Dazu die Pumpe aus dem Brunnenrohr holen und dann ein Seil mit einem Gewicht am Ende in das Brunnenrohr hinablassen.
Wenn das Seil schlaff wird, Brunnenrand am Seil markieren, Seil wieder heraufholen und die erreichte Tiefe am Seil abmessen. Dabei auch gleich nachmessen, wie viel Wassersäule wirklich noch im Brunnenrohr ist (Länge des nassen Seiles) -> Stichwort Grundwasserabsenkung.
Wenn weniger als 30m -> Sand im Brunnenrohr, kann evtl. mit einem Plunscher herausgeholt werden.
Wenn die Filterstrecke zum größten Teil mit Sand gefüllt ist, kann nicht mehr genug Wasser nachkommen.

Falls die Tiefe noch passt, als nächstes die Pumpe kontrollieren? Schafft sie die angegebene Förderleistung noch?  Evtl. einfach mal in ein Regenfass mit Wasser setzen und einschalten. Auslitern, wieviel sie bei Förderhöhe Null noch pumpt. Kennlinien, wenn nicht mehr vorhanden, sollten sich bei einer vier Jahre alten Pumpe auch über das Internet oder beim Hersteller beschaffen lassen. Pumpe auf evtl. Verschleiß kontrollieren.

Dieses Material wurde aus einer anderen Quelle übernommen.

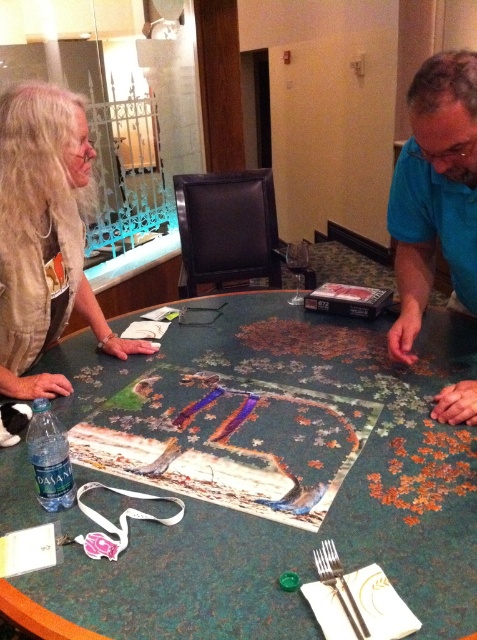
Can you confirm if green marble table at center is positioned to the left of long blonde hair at upper left?

Incorrect, green marble table at center is not on the left side of long blonde hair at upper left.

Is green marble table at center above long blonde hair at upper left?

No.

Who is more distant from viewer, (182, 579) or (0, 317)?

Point (0, 317)

Find the location of a particular element. Image resolution: width=477 pixels, height=640 pixels. green marble table at center is located at coordinates (273, 522).

Is long blonde hair at upper left behind blue matte shirt at upper right?

Yes, it is behind blue matte shirt at upper right.

Consider the image. Does long blonde hair at upper left lie in front of blue matte shirt at upper right?

No, long blonde hair at upper left is further to the viewer.

Which is in front, point (49, 145) or point (418, 214)?

Positioned in front is point (49, 145).

You are a GUI agent. You are given a task and a screenshot of the screen. Output one action in this format:
    pyautogui.click(x=<x>, y=<y>)
    Task: Click on the long blonde hair at upper left
    This screenshot has width=477, height=640.
    Given the screenshot: What is the action you would take?
    pyautogui.click(x=44, y=236)

Who is higher up, blue matte shirt at upper right or silver metallic fork at lower center?

Positioned higher is blue matte shirt at upper right.

Who is shorter, blue matte shirt at upper right or silver metallic fork at lower center?

silver metallic fork at lower center

Find the location of `blue matte shirt at upper right`. blue matte shirt at upper right is located at coordinates (435, 193).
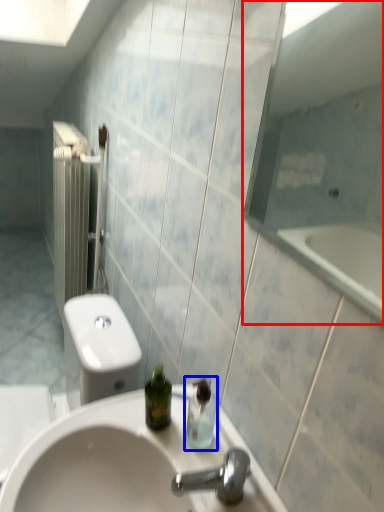
Question: Which of the following is the farthest to the observer, mirror (highlighted by a red box) or soap dispenser (highlighted by a blue box)?

Choices:
 (A) mirror
 (B) soap dispenser

Answer: (B)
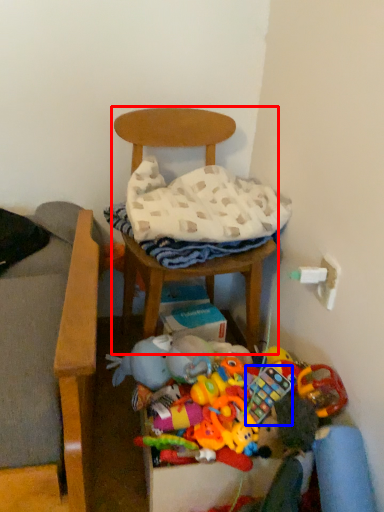
Question: Which of the following is the closest to the observer, chair (highlighted by a red box) or toy (highlighted by a blue box)?

Choices:
 (A) chair
 (B) toy

Answer: (B)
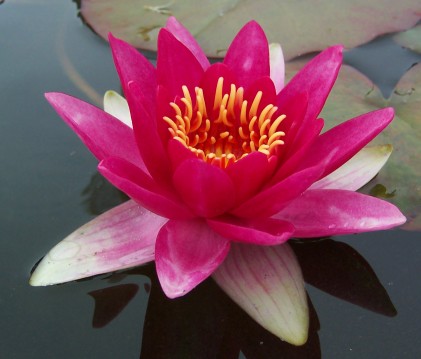
Where is `flower picture`? The image size is (421, 359). flower picture is located at coordinates (179, 77).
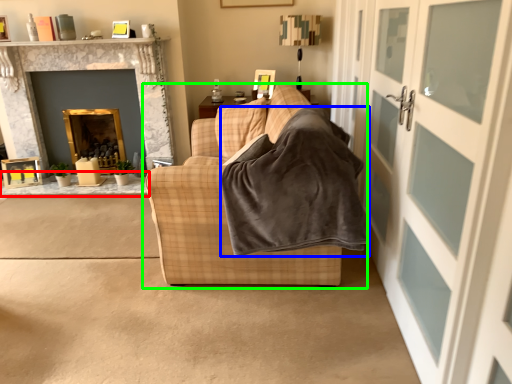
Question: Based on their relative distances, which object is nearer to table (highlighted by a red box)? Choose from blanket (highlighted by a blue box) and studio couch (highlighted by a green box).

Choices:
 (A) blanket
 (B) studio couch

Answer: (B)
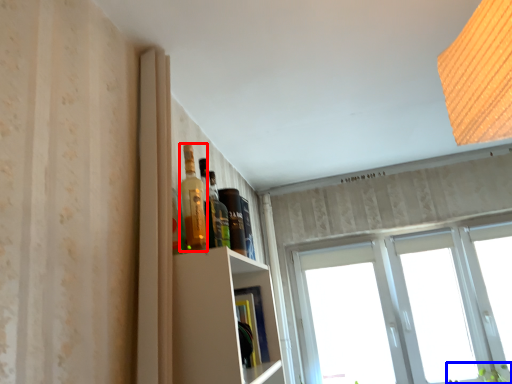
Question: Among these objects, which one is nearest to the camera, bottle (highlighted by a red box) or plant (highlighted by a blue box)?

Choices:
 (A) bottle
 (B) plant

Answer: (A)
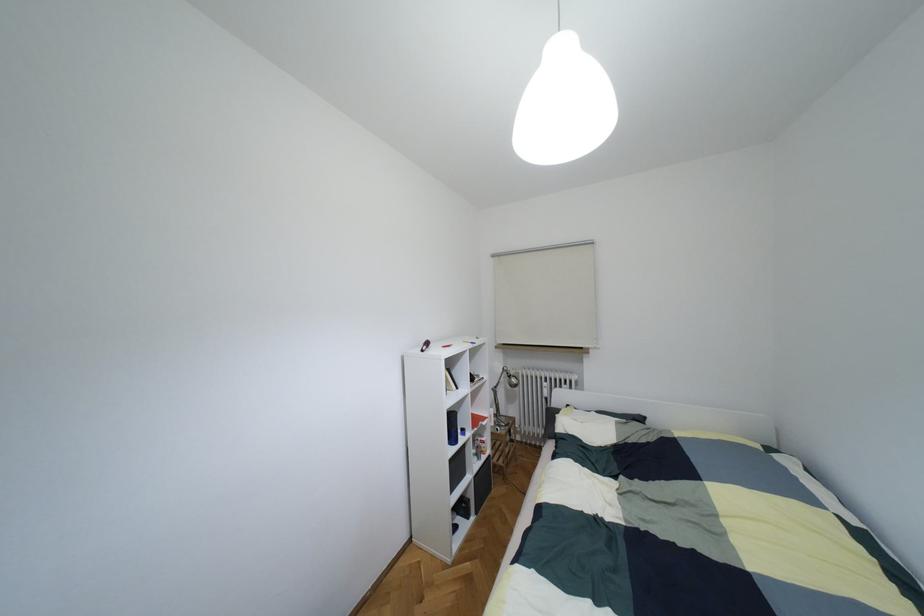
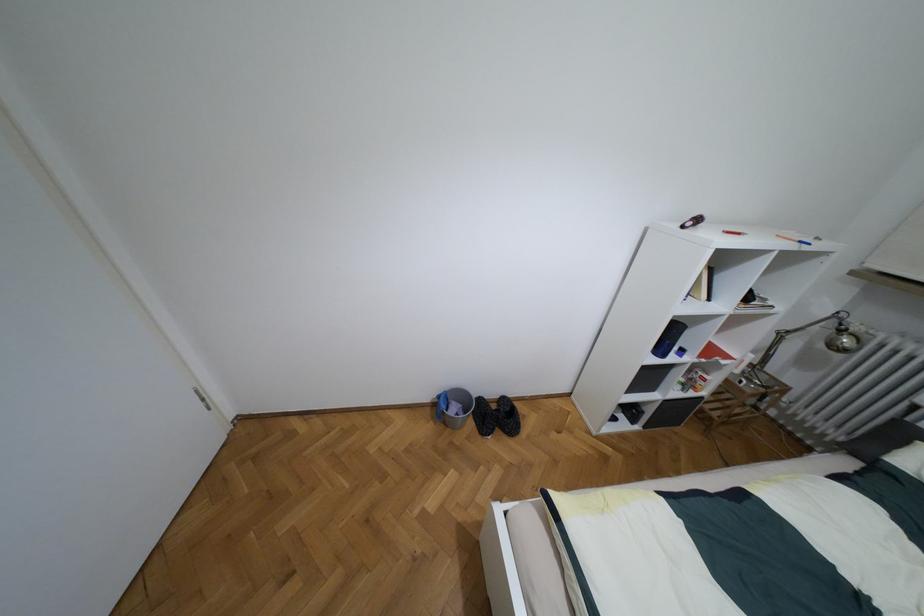
Find the pixel in the second image that matches (x=493, y=390) in the first image.

(781, 334)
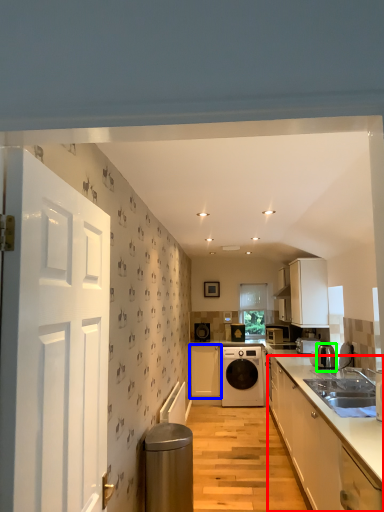
Question: Which object is the closest to the cabinetry (highlighted by a red box)? Choose among these: cabinetry (highlighted by a blue box) or kitchen appliance (highlighted by a green box).

Choices:
 (A) cabinetry
 (B) kitchen appliance

Answer: (B)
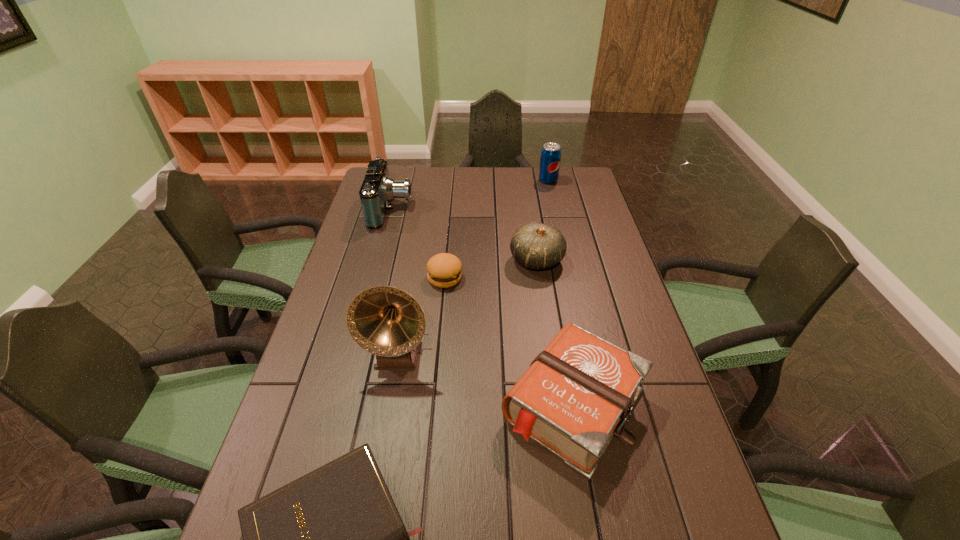
Where is `object that stands as the fourth closest to the pop soda`? Image resolution: width=960 pixels, height=540 pixels. object that stands as the fourth closest to the pop soda is located at coordinates (576, 395).

Where is `free space in the image that satisfies the following two spatial constraints: 1. on the horn of the tallest object; 2. on the right side of the right Bible`? This screenshot has height=540, width=960. free space in the image that satisfies the following two spatial constraints: 1. on the horn of the tallest object; 2. on the right side of the right Bible is located at coordinates (388, 406).

The image size is (960, 540). I want to click on blank area in the image that satisfies the following two spatial constraints: 1. on the front side of the taller Bible; 2. on the right side of the hamburger, so click(x=434, y=406).

Identify the location of vacant area in the image that satisfies the following two spatial constraints: 1. on the horn of the taller Bible; 2. on the right side of the phonograph record. Image resolution: width=960 pixels, height=540 pixels. (388, 406).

Wie ist die Rohrtour aufgebaut? Wieviel Meter Sumpfrohr am unteren Ende? Wie ist das Brunnenrohr unten verschlossen worden?

Oben Hand-Pumpe aufsetzen dürfte wahrscheinlich nicht funktionieren, da meines Wissens die maximale Ansaughöhe aus physikalischen Gründen max. 10m beträgt.


----------



## wander-falke (28. Apr. 2020)

Danke für die ausführliche Anlayse



Sternie schrieb:


> Die Frage, die zuerst einmal beantwortet werden sollte: liefert der Brunnen nicht mehr genug Wasser oder schafft die Pumpe die Förderleistung nicht mehr?


Als erstes werde ich die Pumpe prüfen.
Danach werde ich berichten.......


----------



## Knoblauchkröte (7. Juni 2020)

Lyliana schrieb:


> Ein Brunnen von 100 Jahren?! Wahnsinn, sehr schön.



das ist doch noch kein Alter für nen Brunnen

MfG Frank


----------



## Tottoabs (7. Juni 2020)

Theroretisch kann man sich einen Brunnen auch mit einer Kamera anschauen.
Da sieht man schon mal ob die Schlitze des Filters dicht sind.


----------